[svn.haxx.se] · SVN Dev · SVN Users · SVN Org · TSVN Dev · TSVN Users · Subclipse Dev · Subclipse Users · this month's index

[PATCH] Revised text delta applicator patch

From: Greg Hudson <ghudson_at_mit.edu>
Date: 2000-09-19 18:54:57 CEST

Here is a revised patch based on Branko's feedback and a CVS update.

Index: include/svn_delta.h
===================================================================
RCS file: /cvs/subversion/subversion/include/svn_delta.h,v
retrieving revision 1.95
diff -u -r1.95 svn_delta.h
--- include/svn_delta.h 2000/09/18 17:30:00 1.95
+++ include/svn_delta.h 2000/09/19 16:01:07
@@ -91,24 +91,31 @@
 
 
 /* An `svn_txdelta_window_t' object describes how to reconstruct a
- contiguous section of the target string. It contains a series of
- instructions which assemble the new target string text by pulling
- together substrings from:
- - the source file,
- - the target file text so far, and
- - a string of new data (accessible to this window only). */
+ contiguous section of the target string (the "target view") using a
+ specified contiguous region of the source string (the "source
+ view"). It contains a series of instructions which assemble the
+ new target string text by pulling together substrings from:
+ - the source view,
+ - the previously constructed portion of the target view,
+ - a string of new data contained within the window structure
+
+ The source view must always slide forward from one window to the
+ next; that is, neither the beginning nor the end of the source view
+ may move to the left as we read from a window stream. This
+ property allows us to apply deltas to non-seekable source streams
+ without making a full copy of the source stream. */
 
 /* A single text delta instruction. */
 typedef struct svn_txdelta_op_t {
   enum {
- /* Append the LEN bytes at OFFSET in the source string to the
+ /* Append the LEN bytes at OFFSET in the source view to the
        target. It must be the case that 0 <= OFFSET < OFFSET + LEN <=
- size of source string. */
+ size of source view. */
     svn_txdelta_source,
 
- /* Append the LEN bytes at OFFSET in the target file, to the
- target. It must be the case that 0 <= OFFSET < current size of
- the target string.
+ /* Append the LEN bytes at OFFSET in the target view, to the
+ target. It must be the case that 0 <= OFFSET < current
+ position in the target view.
 
        However! OFFSET + LEN may be *beyond* the end of the existing
        target data. "Where the heck does the text come from, then?"

################

| Apply what you read |
1. Summarize the patch post above in two sentences.
2. Write out the part of the patch post above that opens with the words containing "[svn.haxx.se] · SVN" and closes with "a CVS update.", copying it without any changes.

| The data |

################

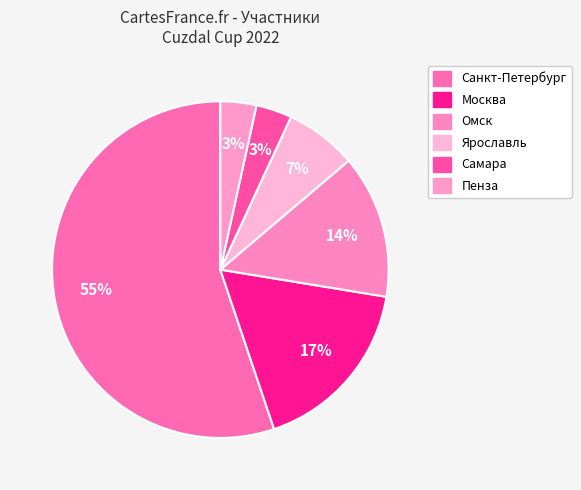

Count the number of slices in the pie.

6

################

| Responses in order |
1. Greg Hudson posts a revised patch based on Branko's feedback and a CVS update, revising the comments in include/svn_delta.h. The new wording says a window reconstructs a contiguous section of the target string (the "target view") using a specified contiguous region of the source string (the "source view"), and that the source view must always slide forward, which allows deltas to be applied to non-seekable source streams without making a full copy of the source stream.

2.
[svn.haxx.se] · SVN Dev · SVN Users · SVN Org · TSVN Dev · TSVN Users · Subclipse Dev · Subclipse Users · this month's index

[PATCH] Revised text delta applicator patch

From: Greg Hudson <ghudson_at_mit.edu>
Date: 2000-09-19 18:54:57 CEST

Here is a revised patch based on Branko's feedback and a CVS update.